The Madonna of the Future
by [?]

What to say to the poor fellow, what to do for him, seemed hard to determine; I chiefly felt that I must break the spell of his present inaction, and remove him from the haunted atmosphere of the little room it was such a cruel irony to call a studio. I cannot say I persuaded him to come out with me; he simply suffered himself to be led, and when we began to walk in the open air I was able to appreciate his pitifully weakened condition. Nevertheless, he seemed in a certain way to revive, and murmured at last that he should like to go to the Pitti Gallery. I shall never forget our melancholy stroll through those gorgeous halls, every picture on whose walls seemed, even to my own sympathetic vision, to glow with a sort of insolent renewal of strength and lustre. The eyes and lips of the great portraits appeared to smile in ineffable scorn of the dejected pretender who had dreamed of competing with their triumphant authors; the celestial candour, even, of the Madonna of the Chair, as we paused in perfect silence before her, was tinged with the sinister irony of the women of Leonardo. Perfect silence, indeed, marked our whole progress–the silence of a deep farewell; for I felt in all my pulses, as Theobald, leaning on my arm, dragged one heavy foot after the other, that he was looking his last. When we came out he was so exhausted that instead of taking him to my hotel to dine, I called a carriage and drove him straight to his own poor lodging. He had sunk into an extraordinary lethargy; he lay back in the carriage, with his eyes closed, as pale as death, his faint breathing interrupted at intervals by a sudden gasp, like a smothered sob or a vain attempt to speak. With the help of the old woman who had admitted me before, and who emerged from a dark back court, I contrived to lead him up the long steep staircase and lay him on his wretched bed. To her I gave him in charge, while I prepared in all haste to seek a physician. But she followed me out of the room with a pitiful clasping of her hands.

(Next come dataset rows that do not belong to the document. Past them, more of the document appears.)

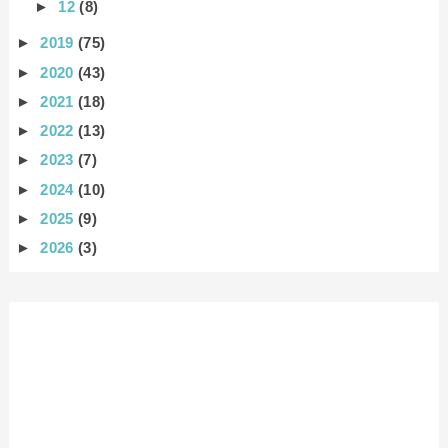
►
12
(8)
►
2019
(75)
►
2020
(43)
►
2021
(18)
►
2022
(13)
►
2023
(7)
►
2024
(10)
►
2025
(9)
►
2026
(3)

“Poor, dear, blessed gentleman,” she murmured; “is he dying?”

“Possibly. How long has he been thus?”

“Since a certain night he passed ten days ago. I came up in the morning to make his poor bed, and found him sitting up in his clothes before that great canvas he keeps there. Poor, dear, strange man, he says his prayers to it! He had not been to bed, nor since then, properly! What has happened to him? Has he found out about the Serafina?” she whispered, with a glittering eye and a toothless grin.

“Prove at least that one old woman can be faithful,” I said, “and watch him well till I come back.” My return was delayed, through the absence of the English physician, who was away on a round of visits, and whom I vainly pursued from house to house before I overtook him. I brought him to Theobald’s bedside none too soon. A violent fever had seized our patient, and the case was evidently grave. A couple of hours later I knew that he had brain fever. From this moment I was with him constantly; but I am far from wishing to describe his illness. Excessively painful to witness, it was happily brief. Life burned out in delirium. One night in particular that I passed at his pillow, listening to his wild snatches of regret, of aspiration, of rapture and awe at the phantasmal pictures with which his brain seemed to swarm, comes back to my memory now like some stray page from a lost masterpiece of tragedy. Before a week was over we had buried him in the little Protestant cemetery on the way to Fiesole. The Signora Serafina, whom I had caused to be informed of his illness, had come in person, I was told, to inquire about its progress; but she was absent from his funeral, which was attended by but a scanty concourse of mourners. Half a dozen old Florentine sojourners, in spite of the prolonged estrangement which had preceded his death, had felt the kindly impulse to honour his grave. Among them was my friend Mrs. Coventry, whom I found, on my departure, waiting in her carriage at the gate of the cemetery.